## TASK BRIEF
Write out, unchanged, everything in the data below from the line containing "family: Amaranthaceae" down to the line containing "genus: Bubo", including both of those lines and nothing else.

## SUPPLIED MATERIAL
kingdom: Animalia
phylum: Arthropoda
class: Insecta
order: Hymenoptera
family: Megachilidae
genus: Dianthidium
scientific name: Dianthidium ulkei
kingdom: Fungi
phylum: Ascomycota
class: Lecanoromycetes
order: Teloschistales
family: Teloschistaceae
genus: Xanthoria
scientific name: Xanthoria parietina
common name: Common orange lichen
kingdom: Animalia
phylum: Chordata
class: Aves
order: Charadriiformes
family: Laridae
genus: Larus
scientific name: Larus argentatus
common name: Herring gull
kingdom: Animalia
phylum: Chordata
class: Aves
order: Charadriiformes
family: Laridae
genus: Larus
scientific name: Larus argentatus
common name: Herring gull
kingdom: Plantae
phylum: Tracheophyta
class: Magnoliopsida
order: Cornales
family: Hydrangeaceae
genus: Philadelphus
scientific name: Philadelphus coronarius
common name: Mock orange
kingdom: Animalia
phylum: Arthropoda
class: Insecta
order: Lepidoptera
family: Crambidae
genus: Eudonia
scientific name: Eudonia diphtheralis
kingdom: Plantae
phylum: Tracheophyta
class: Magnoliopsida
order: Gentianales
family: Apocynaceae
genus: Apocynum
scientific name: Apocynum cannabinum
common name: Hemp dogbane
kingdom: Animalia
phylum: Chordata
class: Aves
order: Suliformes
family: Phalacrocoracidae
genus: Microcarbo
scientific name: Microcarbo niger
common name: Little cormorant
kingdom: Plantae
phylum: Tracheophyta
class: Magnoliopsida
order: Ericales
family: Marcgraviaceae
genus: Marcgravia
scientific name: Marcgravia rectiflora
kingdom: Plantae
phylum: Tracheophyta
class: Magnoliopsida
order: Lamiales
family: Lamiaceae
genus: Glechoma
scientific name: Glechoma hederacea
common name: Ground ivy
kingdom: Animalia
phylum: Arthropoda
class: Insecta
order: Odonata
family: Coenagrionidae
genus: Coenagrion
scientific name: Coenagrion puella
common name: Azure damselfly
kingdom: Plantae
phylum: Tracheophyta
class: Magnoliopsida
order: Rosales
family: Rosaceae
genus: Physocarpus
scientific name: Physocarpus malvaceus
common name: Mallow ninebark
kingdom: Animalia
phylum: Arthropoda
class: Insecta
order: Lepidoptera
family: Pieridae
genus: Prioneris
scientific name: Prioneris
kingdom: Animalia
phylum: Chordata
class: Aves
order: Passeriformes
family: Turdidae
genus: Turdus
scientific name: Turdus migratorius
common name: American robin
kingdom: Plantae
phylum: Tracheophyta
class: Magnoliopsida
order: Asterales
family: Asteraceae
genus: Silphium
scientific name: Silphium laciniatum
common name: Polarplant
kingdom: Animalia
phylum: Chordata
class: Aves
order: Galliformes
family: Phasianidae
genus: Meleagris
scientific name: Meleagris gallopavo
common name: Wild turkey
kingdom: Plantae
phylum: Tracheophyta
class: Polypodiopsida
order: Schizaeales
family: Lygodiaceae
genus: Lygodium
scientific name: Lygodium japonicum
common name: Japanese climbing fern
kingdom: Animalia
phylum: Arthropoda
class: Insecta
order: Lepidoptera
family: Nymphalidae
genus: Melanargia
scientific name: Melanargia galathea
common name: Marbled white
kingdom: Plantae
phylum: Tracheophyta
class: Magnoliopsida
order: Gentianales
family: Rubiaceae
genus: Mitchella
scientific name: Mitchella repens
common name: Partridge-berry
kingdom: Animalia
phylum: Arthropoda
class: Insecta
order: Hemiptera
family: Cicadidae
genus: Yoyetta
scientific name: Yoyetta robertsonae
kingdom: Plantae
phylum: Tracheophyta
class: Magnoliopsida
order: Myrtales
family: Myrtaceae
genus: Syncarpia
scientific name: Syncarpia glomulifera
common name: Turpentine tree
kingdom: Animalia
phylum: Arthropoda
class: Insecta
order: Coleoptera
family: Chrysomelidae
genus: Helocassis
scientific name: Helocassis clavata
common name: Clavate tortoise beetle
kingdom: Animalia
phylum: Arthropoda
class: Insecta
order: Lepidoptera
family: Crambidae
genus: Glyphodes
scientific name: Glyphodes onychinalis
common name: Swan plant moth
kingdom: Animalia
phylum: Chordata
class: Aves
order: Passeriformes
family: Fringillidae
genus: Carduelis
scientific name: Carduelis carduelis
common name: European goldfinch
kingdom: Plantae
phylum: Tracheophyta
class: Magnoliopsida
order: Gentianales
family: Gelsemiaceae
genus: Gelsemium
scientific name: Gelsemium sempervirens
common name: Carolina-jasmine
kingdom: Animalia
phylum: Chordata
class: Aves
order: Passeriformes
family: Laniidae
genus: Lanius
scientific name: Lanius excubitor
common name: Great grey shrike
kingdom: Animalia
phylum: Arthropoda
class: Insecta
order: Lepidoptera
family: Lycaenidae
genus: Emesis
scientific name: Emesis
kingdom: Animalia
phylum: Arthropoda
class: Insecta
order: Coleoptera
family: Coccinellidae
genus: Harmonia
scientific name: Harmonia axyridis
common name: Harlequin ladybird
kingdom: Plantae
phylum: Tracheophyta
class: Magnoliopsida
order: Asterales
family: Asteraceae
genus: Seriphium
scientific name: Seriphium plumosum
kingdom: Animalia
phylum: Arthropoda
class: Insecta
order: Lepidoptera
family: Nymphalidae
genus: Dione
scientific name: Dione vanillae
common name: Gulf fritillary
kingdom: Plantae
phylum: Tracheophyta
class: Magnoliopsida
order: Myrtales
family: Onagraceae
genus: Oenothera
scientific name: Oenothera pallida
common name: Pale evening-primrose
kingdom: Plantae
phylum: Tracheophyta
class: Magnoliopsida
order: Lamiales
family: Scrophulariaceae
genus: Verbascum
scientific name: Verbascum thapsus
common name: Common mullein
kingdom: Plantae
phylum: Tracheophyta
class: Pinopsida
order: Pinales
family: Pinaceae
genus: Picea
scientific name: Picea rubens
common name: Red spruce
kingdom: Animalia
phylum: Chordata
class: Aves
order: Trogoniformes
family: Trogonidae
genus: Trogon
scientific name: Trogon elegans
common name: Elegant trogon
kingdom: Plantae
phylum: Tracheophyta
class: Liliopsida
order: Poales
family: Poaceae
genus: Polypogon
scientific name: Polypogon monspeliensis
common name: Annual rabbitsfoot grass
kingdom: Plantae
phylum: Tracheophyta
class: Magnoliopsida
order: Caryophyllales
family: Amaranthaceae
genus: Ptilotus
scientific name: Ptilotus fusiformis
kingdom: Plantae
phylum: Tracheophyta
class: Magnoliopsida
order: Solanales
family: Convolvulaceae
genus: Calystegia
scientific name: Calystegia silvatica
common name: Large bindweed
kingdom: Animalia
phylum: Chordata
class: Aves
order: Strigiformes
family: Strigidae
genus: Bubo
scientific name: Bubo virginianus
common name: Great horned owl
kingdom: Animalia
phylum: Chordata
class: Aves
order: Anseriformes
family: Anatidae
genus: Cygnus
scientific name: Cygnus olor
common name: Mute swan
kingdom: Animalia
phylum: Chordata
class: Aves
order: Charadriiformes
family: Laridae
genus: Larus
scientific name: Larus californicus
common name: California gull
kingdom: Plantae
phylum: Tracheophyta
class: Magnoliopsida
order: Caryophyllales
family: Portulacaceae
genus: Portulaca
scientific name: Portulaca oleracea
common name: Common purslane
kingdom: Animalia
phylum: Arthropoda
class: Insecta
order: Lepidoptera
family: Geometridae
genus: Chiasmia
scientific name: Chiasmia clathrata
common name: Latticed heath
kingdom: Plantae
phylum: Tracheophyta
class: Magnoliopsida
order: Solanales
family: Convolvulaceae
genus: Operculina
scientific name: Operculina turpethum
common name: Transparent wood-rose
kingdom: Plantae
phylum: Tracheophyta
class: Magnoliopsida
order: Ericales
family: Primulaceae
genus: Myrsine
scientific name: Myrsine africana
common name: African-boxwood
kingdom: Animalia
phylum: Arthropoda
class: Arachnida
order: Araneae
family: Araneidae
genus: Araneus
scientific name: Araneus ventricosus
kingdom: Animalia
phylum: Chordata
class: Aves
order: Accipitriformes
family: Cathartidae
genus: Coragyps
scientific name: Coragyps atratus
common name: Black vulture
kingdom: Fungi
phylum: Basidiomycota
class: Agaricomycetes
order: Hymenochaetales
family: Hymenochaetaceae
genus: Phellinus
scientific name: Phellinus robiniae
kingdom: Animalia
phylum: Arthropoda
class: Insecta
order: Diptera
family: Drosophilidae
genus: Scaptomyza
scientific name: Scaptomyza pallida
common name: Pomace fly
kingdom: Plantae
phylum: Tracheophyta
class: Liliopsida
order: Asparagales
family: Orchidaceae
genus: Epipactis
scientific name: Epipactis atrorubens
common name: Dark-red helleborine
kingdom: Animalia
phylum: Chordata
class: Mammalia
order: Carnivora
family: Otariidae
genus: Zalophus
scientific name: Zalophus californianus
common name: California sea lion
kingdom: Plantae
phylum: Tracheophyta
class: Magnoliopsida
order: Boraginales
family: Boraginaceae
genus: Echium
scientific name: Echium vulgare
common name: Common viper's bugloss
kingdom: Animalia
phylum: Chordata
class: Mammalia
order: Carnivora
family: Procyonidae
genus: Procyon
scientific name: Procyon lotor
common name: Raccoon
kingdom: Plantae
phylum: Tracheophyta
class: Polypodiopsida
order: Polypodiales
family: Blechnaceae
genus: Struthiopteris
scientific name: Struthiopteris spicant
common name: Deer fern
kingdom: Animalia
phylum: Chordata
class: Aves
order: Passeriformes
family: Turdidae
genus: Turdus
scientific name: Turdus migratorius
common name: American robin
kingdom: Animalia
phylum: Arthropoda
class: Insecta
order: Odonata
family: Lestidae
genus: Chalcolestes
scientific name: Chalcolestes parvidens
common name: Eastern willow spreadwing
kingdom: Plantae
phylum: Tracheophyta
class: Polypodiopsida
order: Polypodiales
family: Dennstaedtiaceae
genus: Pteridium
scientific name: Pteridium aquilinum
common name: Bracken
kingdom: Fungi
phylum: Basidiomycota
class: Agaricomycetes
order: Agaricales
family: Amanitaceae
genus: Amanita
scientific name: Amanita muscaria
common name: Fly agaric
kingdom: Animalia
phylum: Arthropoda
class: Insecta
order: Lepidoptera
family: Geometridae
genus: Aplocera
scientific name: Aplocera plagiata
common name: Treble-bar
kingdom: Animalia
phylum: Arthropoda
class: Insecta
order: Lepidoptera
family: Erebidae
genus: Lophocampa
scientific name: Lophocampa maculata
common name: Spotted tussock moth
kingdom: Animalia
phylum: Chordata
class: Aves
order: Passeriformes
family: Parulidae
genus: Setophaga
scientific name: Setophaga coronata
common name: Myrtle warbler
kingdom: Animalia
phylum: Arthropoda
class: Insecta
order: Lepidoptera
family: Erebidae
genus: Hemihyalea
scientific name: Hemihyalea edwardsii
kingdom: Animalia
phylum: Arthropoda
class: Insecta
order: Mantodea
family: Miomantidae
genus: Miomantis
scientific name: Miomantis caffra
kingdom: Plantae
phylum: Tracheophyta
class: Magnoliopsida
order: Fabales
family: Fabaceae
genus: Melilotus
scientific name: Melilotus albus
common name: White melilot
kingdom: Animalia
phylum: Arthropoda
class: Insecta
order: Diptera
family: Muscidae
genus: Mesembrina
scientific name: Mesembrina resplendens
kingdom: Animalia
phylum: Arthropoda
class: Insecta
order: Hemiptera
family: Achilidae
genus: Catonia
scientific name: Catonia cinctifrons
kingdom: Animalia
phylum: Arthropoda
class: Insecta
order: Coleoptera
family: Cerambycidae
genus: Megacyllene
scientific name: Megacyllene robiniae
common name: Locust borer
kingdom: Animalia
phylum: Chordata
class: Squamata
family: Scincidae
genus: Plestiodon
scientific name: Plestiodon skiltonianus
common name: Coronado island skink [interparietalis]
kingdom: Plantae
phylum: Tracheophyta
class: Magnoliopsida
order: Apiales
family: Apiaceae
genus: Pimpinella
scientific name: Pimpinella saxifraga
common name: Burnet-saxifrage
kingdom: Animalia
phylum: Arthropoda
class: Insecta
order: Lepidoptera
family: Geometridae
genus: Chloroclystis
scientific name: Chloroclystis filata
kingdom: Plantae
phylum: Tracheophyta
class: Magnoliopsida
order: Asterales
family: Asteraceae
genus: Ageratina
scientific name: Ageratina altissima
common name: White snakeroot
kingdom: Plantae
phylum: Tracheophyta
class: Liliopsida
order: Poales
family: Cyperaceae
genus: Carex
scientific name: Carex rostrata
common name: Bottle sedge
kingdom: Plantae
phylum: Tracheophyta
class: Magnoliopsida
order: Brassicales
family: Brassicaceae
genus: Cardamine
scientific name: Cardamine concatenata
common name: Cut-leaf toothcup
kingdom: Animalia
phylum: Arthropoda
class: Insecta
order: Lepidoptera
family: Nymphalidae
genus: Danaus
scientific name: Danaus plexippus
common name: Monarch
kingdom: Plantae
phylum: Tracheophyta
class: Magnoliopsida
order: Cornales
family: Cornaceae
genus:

## FULL ANSWER
family: Amaranthaceae
genus: Ptilotus
scientific name: Ptilotus fusiformis
kingdom: Plantae
phylum: Tracheophyta
class: Magnoliopsida
order: Solanales
family: Convolvulaceae
genus: Calystegia
scientific name: Calystegia silvatica
common name: Large bindweed
kingdom: Animalia
phylum: Chordata
class: Aves
order: Strigiformes
family: Strigidae
genus: Bubo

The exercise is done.